Acknowledging the importance of the Value Added Tax (VAT) as a support to the printing of books locally, the GPA leader, Mr Asare Konadu Yamoah said it had not reduced importation and the cost of books in the country. 

Mr Yamoah said that local publishers still needed to import some books that could not be printed in the country; therefore, the tax on local and foreign publications was unfavourable. 

“Most of the books for technical and vocational education, books for tertiary education and books to support the development of reading culture are mostly imported and cannot be printed locally as they are not published in the country. 

Therefore, categorising all of them and those that are indigenously published and printed overseas and imposing a blanket VAT to the levels currently being charged cannot be justified,” the Ghana Publishers Association president said.

The Publishers Association amid the challenges confronting their business has urged the central government to reconsider the tax policy on books to ease the burden on parents and educational service providers. 

Mr Yamoah noted that local book printing firms needed more incentives to remain competitive instead of the government imposing “huge taxes” on books printed overseas. 

“Taxes on printing inputs which are all imported have to be removed.

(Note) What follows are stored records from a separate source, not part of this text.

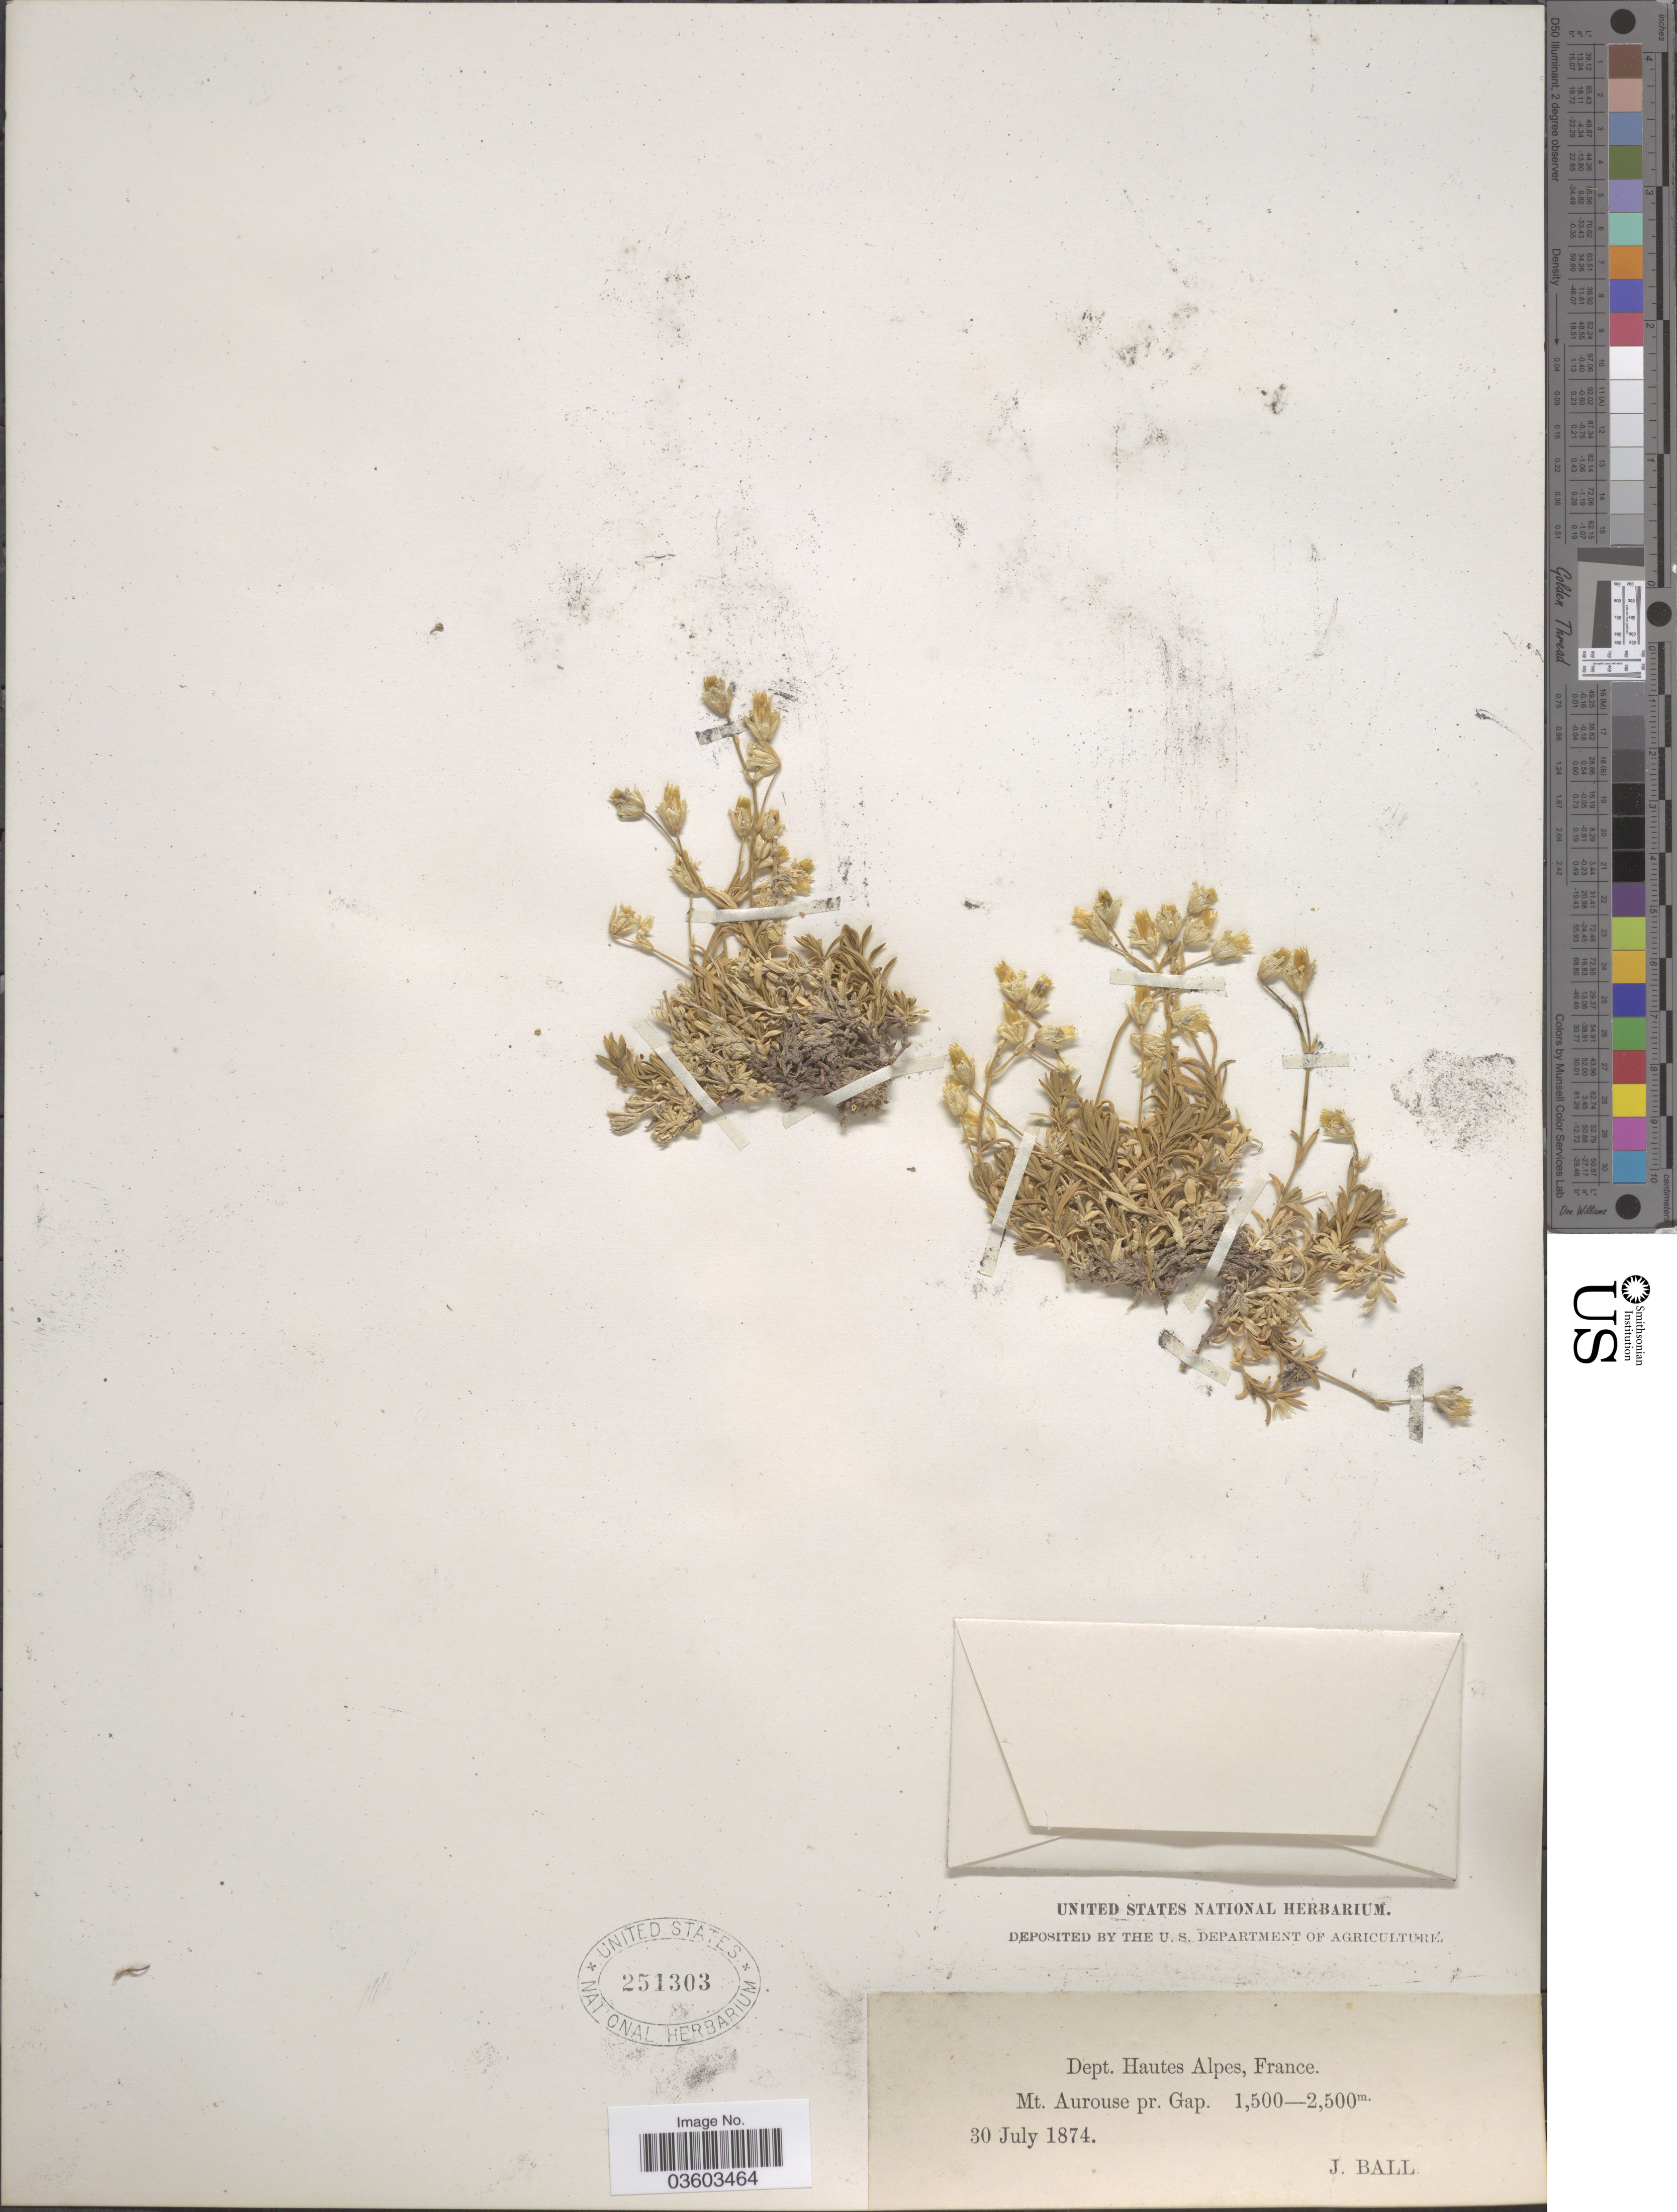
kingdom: Plantae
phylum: Tracheophyta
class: Magnoliopsida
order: Caryophyllales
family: Caryophyllaceae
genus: Cerastium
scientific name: Cerastium sp.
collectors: J. Ball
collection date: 1874-07-30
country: France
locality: Dept. Hautes Alpes, Mt. Aurouse pr. Gap.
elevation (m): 1500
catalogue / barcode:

Credit for the purchase of printing inputs should be favourable.  

Even though the cost of importation has gone up, importers of printed books are likely to still import as the cost of importation will still be cheaper than the local printing,” Mr Asare Konadu stated as quoted by Ghana News Agency.

The publishers said the Association was willing to dialogue with the relevant government agencies on the matter, but that until such a conversation was initiated, book prices would have to be raised.